1.3.10.31 RegEx Match
The RegEx Match processor matches the data in an attribute against a regular expression, and outputs the matching data in a new attribute. It also adds an attribute with an array of all the matched groups within the regular expression.
Use RegEx Match as a simple way to extract data that matches a regular expression. It is particularly useful where you want to create an array of groups.
Note that a group in a regular expression is contained between parentheses. A single regular expression may have many groups.
RegEx Match adds two attributes - one containing the value that matched against the whole regular expression, and another containing an array of the matching groups within the regular expression. If there was no match, the new attributes will both be null.
Regular Expressions
Regular expressions are a standard technique for expressing patterns and manipulating Strings that is very powerful once mastered.
Tutorials and reference material about regular expressions are available on the Internet, and in books, including: Mastering Regular Expressions by Jeffrey E. F. Friedl published by O'Reilly UK; ISBN: 0-596-00289-0.
There are also software packages available to help you master regular expressions, such as RegExBuddy, and online libraries of useful regular expressions, such as RegExLib.

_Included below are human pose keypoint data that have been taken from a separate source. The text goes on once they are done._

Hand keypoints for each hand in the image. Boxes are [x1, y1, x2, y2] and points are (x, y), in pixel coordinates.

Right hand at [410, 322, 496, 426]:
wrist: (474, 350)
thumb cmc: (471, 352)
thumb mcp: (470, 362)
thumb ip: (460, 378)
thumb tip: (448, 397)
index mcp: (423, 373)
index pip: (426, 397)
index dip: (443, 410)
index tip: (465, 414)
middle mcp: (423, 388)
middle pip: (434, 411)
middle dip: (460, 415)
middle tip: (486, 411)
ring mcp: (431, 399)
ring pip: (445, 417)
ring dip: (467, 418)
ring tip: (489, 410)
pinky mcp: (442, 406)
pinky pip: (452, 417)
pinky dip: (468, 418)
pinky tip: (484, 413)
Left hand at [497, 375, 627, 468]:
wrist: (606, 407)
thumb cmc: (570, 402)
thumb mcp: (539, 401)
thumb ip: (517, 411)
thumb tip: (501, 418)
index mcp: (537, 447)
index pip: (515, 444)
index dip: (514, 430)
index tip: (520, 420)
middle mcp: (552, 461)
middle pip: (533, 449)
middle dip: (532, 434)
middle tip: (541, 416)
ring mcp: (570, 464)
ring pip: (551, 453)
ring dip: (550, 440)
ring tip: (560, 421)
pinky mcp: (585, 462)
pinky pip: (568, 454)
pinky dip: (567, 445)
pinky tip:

The following table describes the configuration options:
Configuration | Description |
---|---|
Inputs |
Specify a single String attribute. |
Options |
Specify the following options:
|
Outputs |
Describes any data attribute or flag attribute outputs. |
Data Attributes |
The following data attributes are output:
|
Flags |
The following flags are output:
|
The following table describes the statistics produced by the profiler:
Statistic | Description |
---|---|
Matched |
The number of records which matched the regular expression. |
Unmatched |
The number of records which did not match the regular expression. |
Output Filters
The following output filters are available from the RegEx Match processor:
-
Records that matched the regular expression
-
Records that did not match the regular expression
Example
In this example, the values in an ADDRESS3 attribute are matched against the following UK Postcode regular expression:
([A-Z]{1,2}[0-9]{1,2}|[A-Z]{3}|[A-Z]{1,2}[0-9][A-Z]) +([0-9][A-Z]{2})
Matched values | Unmatched values |
---|---|
170 |
1831 |
Drilldown on Matched values:
Where values match, an array is created with the values matching each distinct group; that is, Outcode and Incode:
ADDRESS3 | RegExMatchFull | RegExMatchGroups |
---|---|---|
SP7 9QJ |
SP7 9QJ |
{SP7}{9QJ} |
BA16 0BB |
BA16 0BB |
{BA16}{0BB} |
LA9 7BT |
LA9 7BT |
{LA9}{7BT} |
E16 2AG |
E16 2AG |
{E16}[2AG} |
SN1 5BB |
SN1 5BB |
{SN1}{5BB} |